__Required work__.
Copy, exactly and without additions, every line in the records below from the one holding "fangen eigent­lich inzwi­schen" through the one holding "банком цільових показників", both ends included.

Stored data entries
* * * * * * *
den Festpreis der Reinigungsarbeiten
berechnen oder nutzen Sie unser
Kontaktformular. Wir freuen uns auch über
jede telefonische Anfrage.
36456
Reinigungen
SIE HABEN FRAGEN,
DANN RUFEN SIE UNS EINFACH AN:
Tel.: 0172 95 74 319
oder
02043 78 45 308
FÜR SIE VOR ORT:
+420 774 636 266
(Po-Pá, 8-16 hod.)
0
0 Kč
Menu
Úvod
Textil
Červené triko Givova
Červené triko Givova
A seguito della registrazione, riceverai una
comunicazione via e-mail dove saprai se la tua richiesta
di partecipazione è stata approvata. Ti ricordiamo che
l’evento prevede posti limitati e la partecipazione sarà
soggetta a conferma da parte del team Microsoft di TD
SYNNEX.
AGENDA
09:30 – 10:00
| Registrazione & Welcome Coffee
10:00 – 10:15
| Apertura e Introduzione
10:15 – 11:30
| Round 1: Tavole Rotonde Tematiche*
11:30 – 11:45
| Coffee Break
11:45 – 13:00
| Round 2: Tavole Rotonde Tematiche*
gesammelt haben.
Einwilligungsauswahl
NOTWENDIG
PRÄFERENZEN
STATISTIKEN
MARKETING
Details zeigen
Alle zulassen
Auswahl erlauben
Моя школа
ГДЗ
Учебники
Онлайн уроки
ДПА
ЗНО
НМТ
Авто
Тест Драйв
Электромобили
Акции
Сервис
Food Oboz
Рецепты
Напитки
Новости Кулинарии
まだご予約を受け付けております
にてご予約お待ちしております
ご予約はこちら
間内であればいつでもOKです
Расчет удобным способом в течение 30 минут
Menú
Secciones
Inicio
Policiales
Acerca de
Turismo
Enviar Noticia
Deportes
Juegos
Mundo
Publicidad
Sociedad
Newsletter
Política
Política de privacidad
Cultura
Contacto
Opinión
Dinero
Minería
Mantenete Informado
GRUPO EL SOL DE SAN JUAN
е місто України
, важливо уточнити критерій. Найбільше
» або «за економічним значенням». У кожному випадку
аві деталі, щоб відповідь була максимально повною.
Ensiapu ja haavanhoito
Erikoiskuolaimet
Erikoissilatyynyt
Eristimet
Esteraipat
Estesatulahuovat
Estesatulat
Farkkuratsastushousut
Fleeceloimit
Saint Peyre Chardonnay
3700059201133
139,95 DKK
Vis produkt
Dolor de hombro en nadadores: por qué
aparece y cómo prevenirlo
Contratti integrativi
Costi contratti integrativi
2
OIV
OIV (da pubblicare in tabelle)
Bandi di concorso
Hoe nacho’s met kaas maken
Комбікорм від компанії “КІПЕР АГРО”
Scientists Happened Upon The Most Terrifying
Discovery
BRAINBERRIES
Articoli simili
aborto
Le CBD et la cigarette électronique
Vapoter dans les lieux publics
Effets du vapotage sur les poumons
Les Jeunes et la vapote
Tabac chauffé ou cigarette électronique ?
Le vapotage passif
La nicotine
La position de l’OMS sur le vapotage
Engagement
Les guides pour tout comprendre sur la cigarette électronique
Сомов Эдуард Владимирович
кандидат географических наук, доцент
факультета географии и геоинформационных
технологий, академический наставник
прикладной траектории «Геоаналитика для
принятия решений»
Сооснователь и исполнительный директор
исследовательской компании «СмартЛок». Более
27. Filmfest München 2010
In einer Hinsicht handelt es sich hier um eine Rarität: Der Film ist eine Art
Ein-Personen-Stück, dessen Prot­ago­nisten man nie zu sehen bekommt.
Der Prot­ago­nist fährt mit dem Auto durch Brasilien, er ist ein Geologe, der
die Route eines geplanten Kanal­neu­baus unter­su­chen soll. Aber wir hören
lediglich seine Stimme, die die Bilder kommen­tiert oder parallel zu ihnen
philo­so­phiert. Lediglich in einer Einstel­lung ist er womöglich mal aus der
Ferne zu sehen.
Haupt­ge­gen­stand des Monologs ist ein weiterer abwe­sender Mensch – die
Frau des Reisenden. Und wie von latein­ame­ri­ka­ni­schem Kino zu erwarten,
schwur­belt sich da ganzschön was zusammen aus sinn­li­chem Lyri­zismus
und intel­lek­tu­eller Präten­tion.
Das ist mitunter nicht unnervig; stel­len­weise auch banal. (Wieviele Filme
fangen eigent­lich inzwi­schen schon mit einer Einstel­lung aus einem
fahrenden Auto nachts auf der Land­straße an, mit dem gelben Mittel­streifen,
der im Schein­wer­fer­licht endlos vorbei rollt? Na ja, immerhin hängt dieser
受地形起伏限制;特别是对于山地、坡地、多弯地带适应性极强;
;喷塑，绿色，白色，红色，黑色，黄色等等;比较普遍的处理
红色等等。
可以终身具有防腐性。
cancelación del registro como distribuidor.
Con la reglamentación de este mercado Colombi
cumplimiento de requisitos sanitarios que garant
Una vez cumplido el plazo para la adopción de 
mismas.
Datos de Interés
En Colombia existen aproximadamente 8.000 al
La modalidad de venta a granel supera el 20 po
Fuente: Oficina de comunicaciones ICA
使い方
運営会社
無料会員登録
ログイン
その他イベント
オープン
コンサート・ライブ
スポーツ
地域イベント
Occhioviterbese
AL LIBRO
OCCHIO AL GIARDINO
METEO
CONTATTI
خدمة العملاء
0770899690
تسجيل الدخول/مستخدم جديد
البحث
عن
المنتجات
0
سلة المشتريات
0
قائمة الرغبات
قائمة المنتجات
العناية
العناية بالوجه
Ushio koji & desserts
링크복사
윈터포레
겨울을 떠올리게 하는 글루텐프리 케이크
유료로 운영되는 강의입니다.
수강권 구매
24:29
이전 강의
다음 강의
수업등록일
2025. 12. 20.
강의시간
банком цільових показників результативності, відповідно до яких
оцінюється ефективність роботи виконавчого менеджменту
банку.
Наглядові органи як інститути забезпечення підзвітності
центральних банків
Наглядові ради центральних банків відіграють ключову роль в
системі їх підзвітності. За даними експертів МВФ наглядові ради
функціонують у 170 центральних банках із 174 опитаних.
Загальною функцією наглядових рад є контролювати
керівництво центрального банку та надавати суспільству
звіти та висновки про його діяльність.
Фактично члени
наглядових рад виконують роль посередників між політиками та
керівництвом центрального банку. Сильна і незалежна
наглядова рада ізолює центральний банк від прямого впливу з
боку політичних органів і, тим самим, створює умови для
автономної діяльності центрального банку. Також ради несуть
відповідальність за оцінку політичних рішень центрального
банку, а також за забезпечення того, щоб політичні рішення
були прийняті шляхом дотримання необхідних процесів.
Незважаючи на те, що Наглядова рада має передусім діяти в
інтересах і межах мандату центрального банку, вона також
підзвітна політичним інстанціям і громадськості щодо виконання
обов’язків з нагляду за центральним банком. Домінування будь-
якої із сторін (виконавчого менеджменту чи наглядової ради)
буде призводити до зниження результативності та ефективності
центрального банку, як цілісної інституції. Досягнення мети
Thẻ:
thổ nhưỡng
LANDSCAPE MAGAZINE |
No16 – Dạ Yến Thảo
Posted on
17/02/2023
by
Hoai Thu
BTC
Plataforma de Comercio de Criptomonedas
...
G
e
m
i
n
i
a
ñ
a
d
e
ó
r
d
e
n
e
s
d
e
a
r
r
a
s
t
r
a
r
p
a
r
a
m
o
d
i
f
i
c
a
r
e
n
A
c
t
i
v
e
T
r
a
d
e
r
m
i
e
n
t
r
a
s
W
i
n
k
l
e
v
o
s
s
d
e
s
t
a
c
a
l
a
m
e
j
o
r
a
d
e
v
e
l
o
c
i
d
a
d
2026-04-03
* * * * * * *
__Task response__.
fangen eigent­lich inzwi­schen schon mit einer Einstel­lung aus einem
fahrenden Auto nachts auf der Land­straße an, mit dem gelben Mittel­streifen,
der im Schein­wer­fer­licht endlos vorbei rollt? Na ja, immerhin hängt dieser
受地形起伏限制;特别是对于山地、坡地、多弯地带适应性极强;
;喷塑，绿色，白色，红色，黑色，黄色等等;比较普遍的处理
红色等等。
可以终身具有防腐性。
cancelación del registro como distribuidor.
Con la reglamentación de este mercado Colombi
cumplimiento de requisitos sanitarios que garant
Una vez cumplido el plazo para la adopción de 
mismas.
Datos de Interés
En Colombia existen aproximadamente 8.000 al
La modalidad de venta a granel supera el 20 po
Fuente: Oficina de comunicaciones ICA
使い方
運営会社
無料会員登録
ログイン
その他イベント
オープン
コンサート・ライブ
スポーツ
地域イベント
Occhioviterbese
AL LIBRO
OCCHIO AL GIARDINO
METEO
CONTATTI
خدمة العملاء
0770899690
تسجيل الدخول/مستخدم جديد
البحث
عن
المنتجات
0
سلة المشتريات
0
قائمة الرغبات
قائمة المنتجات
العناية
العناية بالوجه
Ushio koji & desserts
링크복사
윈터포레
겨울을 떠올리게 하는 글루텐프리 케이크
유료로 운영되는 강의입니다.
수강권 구매
24:29
이전 강의
다음 강의
수업등록일
2025. 12. 20.
강의시간
банком цільових показників результативності, відповідно до яких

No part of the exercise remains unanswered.